Por Cristiane Aparecida Nogueira, advogada da área de Direito Imobiliário do Casillo Advogados.
A dúvida frequentemente levantada sobre a incidência ou não de multa rescisória nos casos em que a devolução do imóvel ocorre por ordem judicial – despejo – foi recentemente respondida pela Terceira Turma do STJ, no julgamento do Recurso Especial n° 1906869, que em 14 de junho de 2022 validou o seguinte entendimento: “A multa compensatória também é devida em caso de devolução do imóvel locado determinada em ordem judicial de despejo”.
Popularmente conhecida como Lei do Inquilinato, a Lei n° 8.245/1991 rege as locações imobiliárias e estabelece uma série de regras, deveres e direitos para essas relações, dentre os quais, podemos destacar a impossibilidade de o locador reaver o imóvel locado antes do prazo determinado, ao passo em que o locatário, em sentido diverso, poderá devolvê-lo antes do término do prazo, incidindo, nessa hipótese, a multa compensatória definida no contrato, proporcional ao período em que permaneceu utilizando o imóvel, conforme previsto no art. 4° da referida Lei.
Deparando-se o locador com algum descumprimento contratual por parte do locatário, seja pela falta de pagamento dos alugueres, seja por alguma infração contratual, deverá necessariamente ingressar com ação de despejo a fim de retomar o imóvel, a qual poderá, no primeiro exemplo (falta de pagamento), ser cumulada com cobrança, e se julgada procedente, o contrato será rescindido, respondendo o locatário (e fiador, se houver), por todos os débitos até a imissão na posse na posse do imóvel.
Nessa conjuntura, apesar de a devolução do imóvel ocorrer por culpa do locatário, muitos locadores não se sentiam juridicamente tutelados para exigir a multa compensatória, vez que ao utilizar a expressão “poderá”, a redação do art. 4° da Lei 8.245/1991 abria margem para ser interpretada como devida a multa apenas quando a devolução partisse da iniciativa do próprio locatário.
Valendo-se disso quando pretendiam devolver o imóvel antecipadamente, alguns locatários, especialmente na locação não residencial, para se eximirem da cobrança da multa contratual, deixavam de pagar os alugueres e encargos da locação, aguardavam o ajuizamento e julgamento da demanda, e ao final, após a decretação do despejo e rescisão do contrato, respondiam somente por esses débitos, sem a inclusão de qualquer multa compensatória, ocasionando ainda mais prejuízos financeiros ao locador.

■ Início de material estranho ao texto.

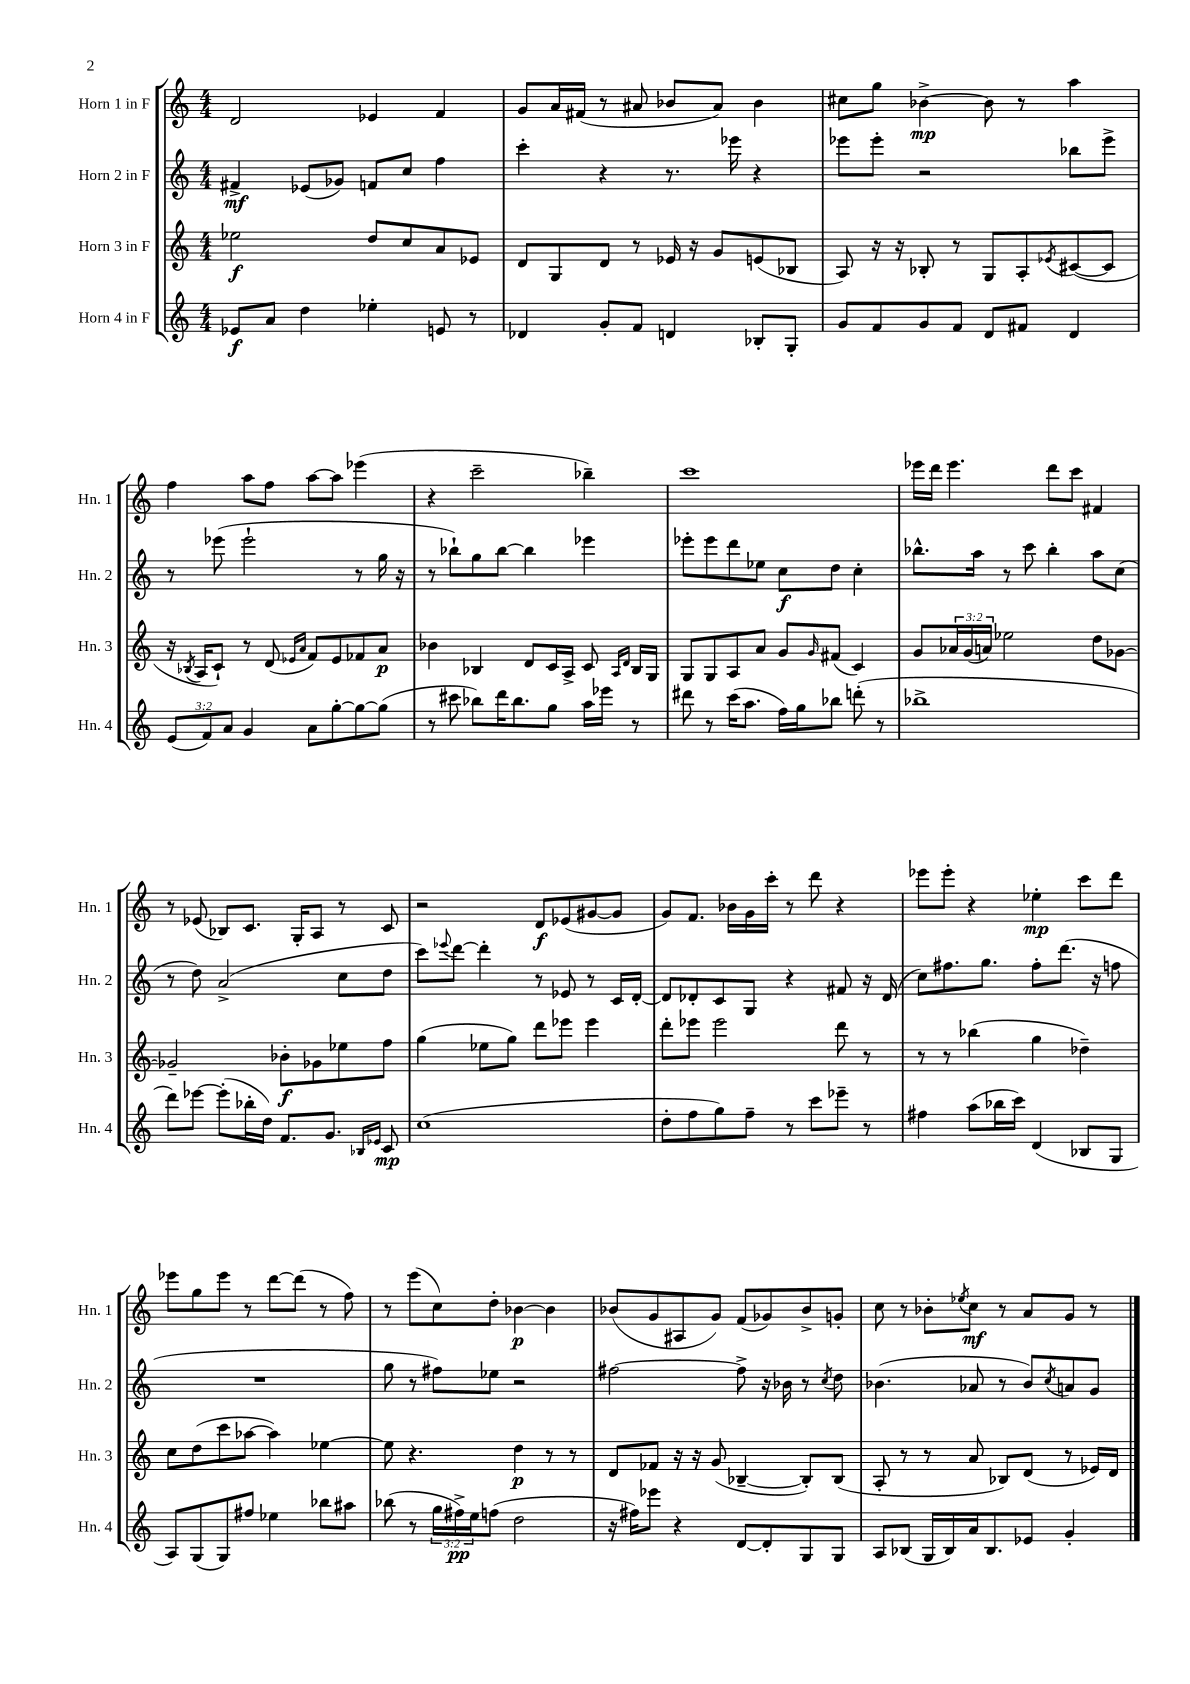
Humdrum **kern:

**kern	**dynam	**kern	**dynam	**kern	**dynam	**kern	**dynam
*part4	*part4	*part3	*part3	*part2	*part2	*part1	*part1
*staff4	*staff4	*staff3	*staff3	*staff2	*staff2	*staff1	*staff1
*I"Horn 4 in F	*	*I"Horn 3 in F	*	*I"Horn 2 in F	*	*I"Horn 1 in F	*
*I'Hn. 4	*	*I'Hn. 3	*	*I'Hn. 2	*	*I'Hn. 1	*
*clefG2	*	*clefG2	*	*clefG2	*	*clefG2	*
*k[]	*	*k[]	*	*k[]	*	*k[]	*
*M4/4	*	*M4/4	*	*M4/4	*	*M4/4	*
=1	=1	=1	=1	=1	=1	=1	=1
8e-X/L	f	2ee-X\	f	4f#X^/	mf	2d/	.
8a/J	.	.	.	.	.	.	.
4dd\	.	.	.	(8e-X/L	.	.	.
.	.	.	.	8g-X/J)	.	.	.
4ee-X'\	.	8dd/L	.	8fn/L	.	4e-X/	.
.	.	8cc/	.	8cc/J	.	.	.
8en/	.	8a/	.	4ff\	.	4f/	.
8r	.	8e-X/J	.	.	.	.	.
=2	=2	=2	=2	=2	=2	=2	=2
4d-X/	.	8d/L	.	4ccc'\	.	8g/L	.
.	.	8G/	.	.	.	16a/L	.
.	.	.	.	.	.	(16f#X/JJ	.
8g'/L	.	8d/J	.	4r	.	8r	.
8f/J	.	8r	.	.	.	8a#X/	.
4dn/	.	16e-X/	.	8.r	.	8b-X/L	.
.	.	16r	.	.	.	.	.
.	.	8g/L	.	.	.	8a#/J)	.
.	.	.	.	16eee-X\	.	.	.
8B-X'/L	.	(8en/	.	4r	.	4b-\	.
8G'/J	.	8B-X/J	.	.	.	.	.
=3	=3	=3	=3	=3	=3	=3	=3
8g/L	.	8A/)	.	8eee-X\L	.	8cc#X\L	.
8f/	.	16r	.	8eee-'\J	.	8gg\J	.
.	.	16r	.	.	.	.	.
8g/	.	8B-X'/	.	2r	.	[4b-X^\	mp
8f/J	.	8r	.	.	.	.	.
8d/L	.	8G/L	.	.	.	8b-\]	.
8f#X/J	.	8A'/	.	.	.	8r	.
.	.	8qe-X/	.	.	.	.	.
4d/	.	([8c#X/	.	8bb-X\L	.	4aa\	.
.	.	8c#/J]	.	8eee-^\J	.	.	.
!!LO:LB:g=z
=4	=4	=4	=4	=4	=4	=4	=4
(12e/L	.	16r	.	8r	.	4ff\	.
.	.	8qB-X/	.	.	.	.	.
.	.	16A/KL	.	.	.	.	.
12f/)	.	.	.	.	.	.	.
.	.	8c`/J)	.	(8eee-X\	.	.	.
12a/J	.	.	.	.	.	.	.
4g/	.	8r	.	2eee-`\	.	8aa\L	.
.	.	(8d/	.	.	.	8ff\J	.
.	.	16qqe-X/LL	.	.	.	.	.
.	.	16qqa/JJ	.	.	.	.	.
8a\L	.	8f/L)	.	.	.	[8aa\L	.
[8gg'\	.	8e-/	.	.	.	8aa\J]	.
8gg\_	.	8f-X/	.	8r	.	(4eee-X\	.
(8gg\J]	.	8a/J	p	16gg\	.	.	.
.	.	.	.	16r	.	.	.
=5	=5	=5	=5	=5	=5	=5	=5
8r	.	4b-X\	.	8r	.	4r	.
8ccc#X\	.	.	.	8bb-X`\L)	.	.	.
8bb-X\L)	.	4B-X/	.	8gg\	.	2ccc~\	.
16ddd\K	.	.	.	[8bb-\J	.	.	.
8.bb-\	.	.	.	.	.	.	.
.	.	8d/L	.	4bb-\]	.	.	.
8gg\J	.	16c/L	.	.	.	.	.
.	.	16A^/JJ	.	.	.	.	.
16aa\LL	.	8c/	.	4eee-X\	.	4bb-X~\)	.
16eee-X\JJ	.	.	.	.	.	.	.
.	.	16qqA/LL	.	.	.	.	.
.	.	16qqd/JJ	.	.	.	.	.
8r	.	16B-/LL	.	.	.	.	.
.	.	16G/JJ	.	.	.	.	.
=6	=6	=6	=6	=6	=6	=6	=6
8ddd#X\	.	8G/L	.	8eee-X'\L	.	1ccc	.
8r	.	8G/	.	8eee-\	.	.	.
(16ccc\KL	.	8A/	.	8ddd\	.	.	.
8.aa\J	.	.	.	.	.	.	.
.	.	8a/J	.	8ee-X\J	.	.	.
16ff\LL)	.	8g/L	.	8cc\L	f	.	.
16gg\J	.	.	.	.	.	.	.
.	.	16qqg/	.	.	.	.	.
8bb-X\J	.	(8f#X/J	.	8dd\J	.	.	.
(8dddn'\	.	4c/)	.	4cc'\	.	.	.
8r	.	.	.	.	.	.	.
=7	=7	=7	=7	=7	=7	=7	=7
1bb-X^	.	8g/L	.	8.bb-X^^\L	.	16eee-X\LL	.
.	.	.	.	.	.	16ddd\JJ	.
.	.	24a-X/L	.	.	.	4.eee-\	.
.	.	(24g/	.	.	.	.	.
.	.	.	.	16aa\Jk	.	.	.
.	.	24an/JJ)	.	.	.	.	.
.	.	2ee-X\	.	8r	.	.	.
.	.	.	.	8ccc\	.	.	.
.	.	.	.	4bb-'\	.	8ddd\L	.
.	.	.	.	.	.	8ccc\J	.
.	.	8dd\L	.	8aa\L	.	4f#X/	.
.	.	[8g-X\J	.	(8cc\J	.	.	.
!!LO:LB:g=z
=8	=8	=8	=8	=8	=8	=8	=8
8ddd\L)	.	2g-X~/]	.	8r	.	8r	.
[8eee-X\J	.	.	.	8dd\)	.	(8e-X/	.
(8eee-'\L]	.	.	.	(2a^/	.	8B-X/L)	.
16bb-X'\L	.	.	.	.	.	8.c/J	.
16dd\JJ)	.	.	.	.	.	.	.
8.f/L	.	8b-X'\L	f	.	.	.	.
.	.	.	.	.	.	16G'/KL	.
.	.	8g-X\	.	.	.	8A/J	.
8.g/J	.	.	.	.	.	.	.
.	.	8ee-X\	.	8cc\L	.	8r	.
16qqB-X/LL	.	.	.	.	.	.	.
16qqe-X/JJ	.	.	.	.	.	.	.
8c/	mp	8ff\J	.	8dd\J	.	8c/	.
=9	=9	=9	=9	=9	=9	=9	=9
(1cc	.	(4gg\	.	8ccc\L)	.	2r	.
.	.	.	.	8qqeee-X/	.	.	.
.	.	.	.	[8ddd\J	.	.	.
.	.	8ee-X\L	.	4ddd'\]	.	.	.
.	.	8gg\J)	.	.	.	.	.
.	.	8ddd\L	.	8r	.	8d/L	f
.	.	8eee-X\J	.	8e-X/	.	(8e-X/	.
.	.	4eee-\	.	8r	.	[8g#X/	.
.	.	.	.	16c/LL	.	8g#/J]	.
.	.	.	.	[16d'/JJ	.	.	.
=10	=10	=10	=10	=10	=10	=10	=10
8dd'\L	.	8ddd'\L	.	8d/L]	.	8g/L)	.
8ff\	.	8eee-X\J	.	8d-X'/	.	8.f/J	.
8gg\)	.	2eee-\	.	8c/	.	.	.
.	.	.	.	.	.	16b-X\LL	.
8ff~\J	.	.	.	8G/J	.	16g\	.
.	.	.	.	.	.	16ccc'\JJ	.
8r	.	.	.	4r	.	8r	.
8ccc\L	.	.	.	.	.	8ddd\	.
8eee-X~\J	.	8ddd\	.	8f#X/	.	4r	.
8r	.	8r	.	16r	.	.	.
.	.	.	.	(16d-/	.	.	.
=11	=11	=11	=11	=11	=11	=11	=11
4ff#X\	.	8r	.	8cc\L)	.	8eee-X\L	.
.	.	8r	.	8.ff#X\	.	8eee-'\J	.
(8aa\L	.	(4bb-X\	.	.	.	4r	.
.	.	.	.	8.gg\J	.	.	.
16bb-X\L	.	.	.	.	.	.	.
16ccc\JJ)	.	.	.	.	.	.	.
(4d/	.	4gg\	.	8ff#'\L	.	4ee-X'\	mp
.	.	.	.	(8.ddd\J	.	.	.
8B-X/L	.	4dd-X~\)	.	.	.	8ccc\L	.
.	.	.	.	16r	.	.	.
8G/J	.	.	.	8ffn\	.	8ddd\J	.
!!LO:LB:g=z
=12	=12	=12	=12	=12	=12	=12	=12
8A/L)	.	8cc\L	.	1r	.	8eee-X\L	.
(8G/	.	(8dd\	.	.	.	8gg\	.
8G/)	.	8ccc\	.	.	.	8eee-\J	.
8ff#X/J	.	[8aa-X\J	.	.	.	8r	.
4ee-X\	.	4aa-\])	.	.	.	[8ddd\L	.
.	.	.	.	.	.	(8ddd\J]	.
8bb-X\L	.	[4ee-X\	.	.	.	8r	.
8aa#X\J	.	.	.	.	.	8ff\)	.
=13	=13	=13	=13	=13	=13	=13	=13
(8bb-X\	.	8ee-\]	.	8gg\	.	8r	.
8r	.	4.r	.	8r	.	(8eee\L	.
24gg\LL	.	.	.	8ff#X\L)	.	8cc\)	.
24ff#X^\)	pp	.	.	.	.	.	.
24ee\J	.	.	.	.	.	.	.
(8ffn\J	.	.	.	8ee-X\J	.	8dd'\J	.
2dd\	.	4dd\	p	2r	.	[4b-X\	p
.	.	8r	.	.	.	4b-\]	.
.	.	8r	.	.	.	.	.
=14	=14	=14	=14	=14	=14	=14	=14
16r	.	8d/L	.	[2ff#X\	.	(8b-X/L	.
16ff#X\KL)	.	.	.	.	.	.	.
8eee-X\J	.	8f-X/J	.	.	.	8g/	.
4r	.	16r	.	.	.	8A#X/	.
.	.	16r	.	.	.	.	.
.	.	(8g/	.	.	.	8g/J)	.
[8d/L	.	[4B-X~/	.	8ff#^\]	.	(8f/L	.
8d'/]	.	.	.	16r	.	8g-X/)	.
.	.	.	.	16b-X\	.	.	.
8G/	.	8B-'/L])	.	8r	.	8b-^/	.
.	.	.	.	8qcc/	.	.	.
8G/J	.	(8B-/J	.	8dd\	.	8gn'/J	.
=15	=15	=15	=15	=15	=15	=15	=15
8A/L	.	8A'/	.	(4.b-X\	.	8cc\	.
(8B-X/J	.	8r	.	.	.	8r	.
16G/LL	.	8r	.	.	.	8b-X'\L	.
16B-/)	.	.	.	.	.	.	.
.	.	.	.	.	.	8qee-X/	.
16a/J	.	8a/	.	8a-X/	.	8cc\J	mf
8.B-/	.	.	.	.	.	.	.
.	.	8B-X/L)	.	8r	.	8r	.
8e-X/J	.	(8d/J	.	8b-/L)	.	8a/L	.
.	.	.	.	8qcc/	.	.	.
4g'/	.	8r	.	8an/	.	8g/J	.
.	.	16e-X/LL)	.	8g/J	.	8r	.
.	.	16d/JJ	.	.	.	.	.
==	==	==	==	==	==	==	==
*-	*-	*-	*-	*-	*-	*-	*-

Assim, ao enfrentar a controvérsia, o Superior Tribunal de Justiça deu elementar passo para equilibrar a relação locatícia, reconhecendo que:
- “Em decorrência da quebra contratual, ainda que o bem locado não seja voluntariamente devolvido por iniciativa do próprio locatário, o credor (no caso, o locador) pode exigir o pagamento da multa compensatória, sem prejuízo dos efeitos da mora.”
- “Caso contrário, para fazer jus à execução da cláusula penal, o locador deveria apenas cobrar judicialmente os aluguéis em atraso, sem o pedido de despejo, e deixar que o locatário devolvesse o imóvel ao seu bel-prazer. Isso acarretaria o esvaziamento do instituto criado para recompensar os prejuízos em situação de descumprimento do negócio e penalizaria o locador que não poderia fazer o uso de medida legal de despejo, sob pena de perder a multa compensatória.”
- “(…) quando utiliza a construção “poderá devolvê-lo”, não se refere apenas à devolução por atitude espontânea do locatário, mas também às hipóteses nas quais a restituição do bem ocorre forçadamente por força de determinação judicial.”
Muito embora o julgado não possua efeito vinculante, estabelece importante direcional aos demais tribunais pátrios para o julgamento de demandas análogas e representa relevante conquista aos locadores, que terão maior segurança jurídica para cobrar o débito decorrente da multa pela devolução antecipada do imóvel, ainda que esta tenha ocorrido em função de despejo compulsório.